2009-07-19 20:37:20
Po 3 tygodniach prac essi nadal w rozsypce, ale można powiedzieć, że pojawiło się małe światełko w tunelu z napisem KONIEC
Przez 3tygodnie jednak trochę się pozmieniało (przepraszam za jakość zdjęć ale nie mam teraz aparatu:/)

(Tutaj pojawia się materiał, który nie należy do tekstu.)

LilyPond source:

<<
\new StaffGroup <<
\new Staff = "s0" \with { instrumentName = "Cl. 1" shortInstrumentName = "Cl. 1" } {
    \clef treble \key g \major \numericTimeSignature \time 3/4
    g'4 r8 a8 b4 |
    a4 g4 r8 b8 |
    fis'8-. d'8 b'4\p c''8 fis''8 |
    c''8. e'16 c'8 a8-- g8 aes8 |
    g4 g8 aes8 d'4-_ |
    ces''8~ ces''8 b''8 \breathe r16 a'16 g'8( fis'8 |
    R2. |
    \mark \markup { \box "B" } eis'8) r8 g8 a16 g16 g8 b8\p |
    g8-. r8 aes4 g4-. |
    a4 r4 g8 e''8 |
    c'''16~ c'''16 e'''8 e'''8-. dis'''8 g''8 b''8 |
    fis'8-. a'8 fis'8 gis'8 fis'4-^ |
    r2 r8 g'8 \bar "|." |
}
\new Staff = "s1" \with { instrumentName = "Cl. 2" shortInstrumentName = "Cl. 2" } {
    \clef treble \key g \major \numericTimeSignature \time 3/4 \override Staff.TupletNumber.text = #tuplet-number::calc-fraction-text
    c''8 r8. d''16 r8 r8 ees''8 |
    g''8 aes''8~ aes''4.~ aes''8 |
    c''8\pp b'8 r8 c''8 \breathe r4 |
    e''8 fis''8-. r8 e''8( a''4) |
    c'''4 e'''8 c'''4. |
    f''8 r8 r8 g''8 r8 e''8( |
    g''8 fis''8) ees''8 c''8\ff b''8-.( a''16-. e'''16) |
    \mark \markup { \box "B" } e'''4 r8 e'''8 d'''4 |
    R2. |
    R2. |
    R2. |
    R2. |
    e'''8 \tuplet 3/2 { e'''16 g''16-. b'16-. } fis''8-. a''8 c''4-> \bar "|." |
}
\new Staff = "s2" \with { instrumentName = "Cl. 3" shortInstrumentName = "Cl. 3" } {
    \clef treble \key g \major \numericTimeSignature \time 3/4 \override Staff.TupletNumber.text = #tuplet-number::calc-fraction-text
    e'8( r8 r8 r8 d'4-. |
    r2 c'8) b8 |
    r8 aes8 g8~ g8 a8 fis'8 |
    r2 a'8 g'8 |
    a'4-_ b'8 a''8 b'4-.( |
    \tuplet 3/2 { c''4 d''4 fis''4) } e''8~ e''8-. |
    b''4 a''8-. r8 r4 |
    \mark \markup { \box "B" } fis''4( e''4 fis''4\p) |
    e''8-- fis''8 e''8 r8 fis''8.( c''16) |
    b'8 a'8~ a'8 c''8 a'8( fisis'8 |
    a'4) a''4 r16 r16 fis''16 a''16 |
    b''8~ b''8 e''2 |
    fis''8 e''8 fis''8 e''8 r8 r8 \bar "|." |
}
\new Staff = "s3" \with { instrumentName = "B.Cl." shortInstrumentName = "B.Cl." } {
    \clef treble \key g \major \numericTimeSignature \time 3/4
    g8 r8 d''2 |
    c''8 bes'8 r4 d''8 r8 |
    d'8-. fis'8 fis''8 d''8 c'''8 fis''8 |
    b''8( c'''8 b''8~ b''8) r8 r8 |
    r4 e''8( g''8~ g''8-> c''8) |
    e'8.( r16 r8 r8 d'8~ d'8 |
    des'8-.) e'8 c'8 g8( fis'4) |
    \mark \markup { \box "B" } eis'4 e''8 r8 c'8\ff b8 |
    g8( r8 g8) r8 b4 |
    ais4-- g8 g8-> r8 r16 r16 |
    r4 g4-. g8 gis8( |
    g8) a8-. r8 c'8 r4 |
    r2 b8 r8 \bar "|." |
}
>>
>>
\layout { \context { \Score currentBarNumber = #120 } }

mały burchel przy wlewie okazał się tak jak myślałem, rudą w pełnym wymiarze..
podłużnica
może maske tak zostawić
??
drzwi już spasowane, czekają na lakier
w międzyczasie doszło trochę gratów
a to jest to co mnie przeraża najbardziej.... el. szybki
W tym momencie essi stoi w garażu i schnie po całej konserwacji. Dodam jeszcze że cała podłoga została wyczyszczona a podłużnice są nowe
Na dniach przybędzie:
1. zenderek na tył
2. boczki obszyte skórą
3. modół domykania szyb
4. pilot do centralnego
5. nakładki na progi z rsa mk5
Jak konserwa zastygnie autko jedzie prosto do lakiernika, a pozniej składanie. Na początku sierpnia mam nadzieję, że będę już śmigał.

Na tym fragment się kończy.